The Loxahatchee Groves Town Council approved the preliminary reading of a flood plain ordinance last week that will allow homeowners to obtain federally backed flood insurance, although several residents had concerns about the cost.
At the council’s Nov. 7 meeting, Town Attorney Michael Cirullo explained that the ordinance will establish flood plain regulations for the town, and that approval was necessary for residents to qualify for federal flood insurance.
Cirullo explained that the ordinance does not exempt agricultural land, but does exempt certain de minimus agricultural uses. He said the ordinance is a standard form that has been vetted by the Florida Division of Emergency Management, as well as the Federal Emergency Management Agency, in order for property owners to be able to participate in the federal flood insurance program.
“It only applies in those portions of the town that are designated flood areas, which are provided by the FEMA maps,” Cirullo said. “People have to look at the maps and see whether they need to do these extra works.
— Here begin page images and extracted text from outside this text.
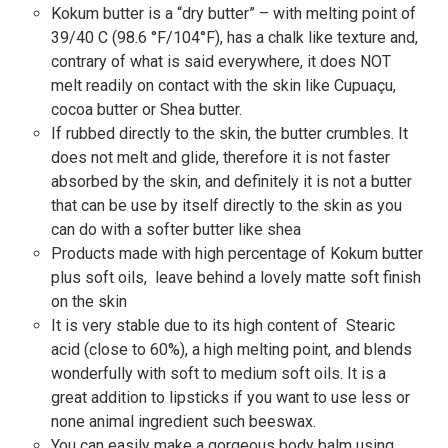
Kokum butter is a “dry butter” – with melting point of
39/40 C (98.6 °F/104°F), has a chalk like texture and,
contrary of what is said everywhere, it does NOT
melt readily on contact with the skin like Cupuaçu,
cocoa butter or Shea butter.
If rubbed directly to the skin, the butter crumbles. It
does not melt and glide, therefore it is not faster
absorbed by the skin, and definitely it is not a butter
that can be use by itself directly to the skin as you
can do with a softer butter like shea
Products made with high percentage of Kokum butter
plus soft oils, leave behind a lovely matte soft finish
on the skin
It is very stable due to its high content of Stearic
acid (close to 60%), a high melting point, and blends
wonderfully with soft to medium soft oils. It is a
great addition to lipsticks if you want to use less or
none animal ingredient such beeswax.
You can easily make a gorgeous body balm using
It is not retroactive. People who have existing structures today do not have to automatically come in now and raise them all up, so to speak, but if they come in to do more work or to amend or revise, as a legal non-conforming use, they would have to at that point.”
The ordinance went to the Loxahatchee Groves Planning & Zoning Committee this week for review and will return to the council in December for final approval.
Councilman Todd McLendon said the ordinance has several provisions that don’t appear to make sense, and added that he was curious how many homes in Loxahatchee Groves will actually be affected, as well as the cost to the town to implement the ordinance.
Town Manager Bill Underwood said he did not have information on how many homes carrying mortgages are in the flood zone, but Cirullo said the updated FEMA maps showing homes in the flood plain are posted on the town’s web site.
Vice Mayor Ron Jarriel said he thought the town should be able to get a list of people who are in the flood zone.
During public comment, Henry Lewis of March Circle said he carries a mortgage and is in a flood zone and was concerned about whether he’ll be able to obtain flood insurance.
Nina Corning said the requirements of the ordinance appear to require a large number of conditions that a resident must fulfill in order to modify their property.
“Please read this top to bottom, side to side; it’s an issue,” she said.
Jo Milano said that half her barn is on the flood plain map and half is not.
“I agree with Nina. I think it really demands a close look,” Milano said. “If you look at things on this map, it’s clear that it’s just an overlay onto the existing map. It’s going to be tricky throughout the town.”
Marge Herzog said she has an equity line of credit, and her bank told her that with the equity line, she had to have flood insurance.
“They said that if I didn’t get a policy, they would institute one for me with a price,” Herzog said. “I called my homeowners’ insurance… and they said I would have to hire a private elevation specialist, and I’d have to go to the town or the county in order to get a certificate of elevation. There are so many things that would have to be done in order to hope for a lower insurance rate that it was prohibitive. You might as well roll over and take the punishment with the policy that they’re offering you.”
Herzog said that from looking at the flood plain map, her house is not in the flood plain area.
“Because any part of my property has floodability, they said you have to have flood insurance, according to the rules,” she said. “We’re kind of at their mercy.”
Mayor Dave Browning said the town spent money getting the flood plain map revised.
“We eliminated a tremendous number of homes that were in the original flood plain that were taken out,” Browning said. “What bothers me is that big chunks of Palm Beach County are 10 or 11 feet above sea level and they’re not in flood zones. Our canals are kept at 16.5 [feet], which means most of us in Loxahatchee Groves are anywhere from 19 to 22 [feet], and the federal government, in its wisdom, says we’re in a flood zone.”
Cirullo said the ordinance is essentially a template supplied by FEMA.
“If you have additional comments or questions tonight, we can try to contact them until they cut us off,” Cirullo said, adding that the council is not required to approve the ordinance, but if it is not in place, federal flood insurance will not be available to residents.
“When someone comes in for new construction, needs a permit, this will be an additional layer of review, but passing this is not going to require the town to go out there and do a survey of the existing conditions of all the properties,” he said.
Councilman Ryan Liang made a motion to approve the preliminary reading of the ordinance, but specified that it must be reviewed by the Planning & Zoning Committee and the Unified Land Development Committee, which carried 5-0.